Parallel dazu wird ein IFO-File erzeugt, das Informationen (IFO = Information) über den Inhalt und das Layout des VOBS enthält. Dieses File gibt dem Player später wichtige Navigationsinformationen. Z.B. wo ein bestimmter Audio- oder Subtitel-Stream liegt. Basis für eine VOB-Datei sind auf unterster Ebene die einzelnen 2 KByte großen Datenpakete - wenn Sie so wollen, die Basisdaten, Video-Packs (V_PACK), Audio-Packs (A_PACK) und Subpicture-Packs (SP_PACK). Zusammen ergeben Sie eine Group of Pictures (GOP). Dass sich eine solche GOP aus I-, P- und B-Frames zusammensetzt, habe ich ja schon in den zurückliegenden Folgen beschrieben. Neu ist evtl. nur, dass eine solche GOP bei der DVD auf 15 Frames begrenzt ist.

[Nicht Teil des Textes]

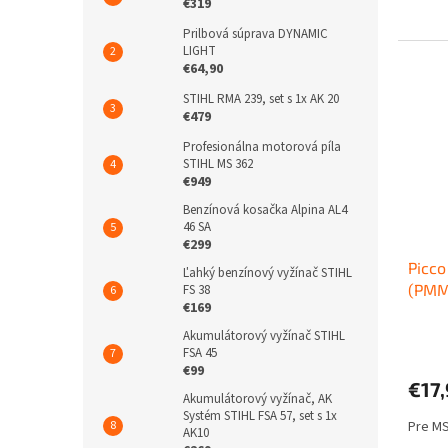
€319
Prilbová súprava DYNAMIC
LIGHT
€64,90
STIHL RMA 239, set s 1x AK 20
€479
Profesionálna motorová píla
STIHL MS 362
€949
Benzínová kosačka Alpina AL4
46 SA
€299
Picco
Ľahký benzínový vyžínač STIHL
(PMMC
FS 38
€169
Akumulátorový vyžínač STIHL
FSA 45
€99
€17
Akumulátorový vyžínač, AK
Systém STIHL FSA 57, set s 1x
Pre MS
AK10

Das NAV_PACK selbst enthält Positionierungsdaten und informiert den DVD-Player unter anderem über mögliche Sprungmarken und enthält diverse Timing-Informationen. Wir waren aber bei den Video Object Units (VOBU). Mehrere davon bilden eine so genannte Interleaved Video Unit (ILVU). Eine solche ILVU wurde mit dem Ziel eingeführt unterschiedliche Aufnahmewinkel, die Multi-Angle-Präsentation, realisieren zu können. Von Kaufvideos kennen Sie das vermutlich, dass Sie sich per Knopfdruck auf der Fernbedienung verschiedene Kamerawinkel während eines Film ansehen können. Das sind nicht unterschiedliche Dateien auf der DVD, sondern einfach nur unterschiedliche Datenpakete, die im Wechsel hintereinander geschaltet sind. In der Übersicht sieht das so aus:
Bei einigen Authoring-Programmen enthält eine ILVU eine VOBU und dieses wiederum eine GOP. Das Verschachtelungsprinzip ist aber identisch. Im Regelfall kümmert sich die Authoring-Software selbstständig um die Aufbereitung der ILVUs bzw. des VOB-Files, wenn, ja wenn das Authoringprogramm richtig arbeitet.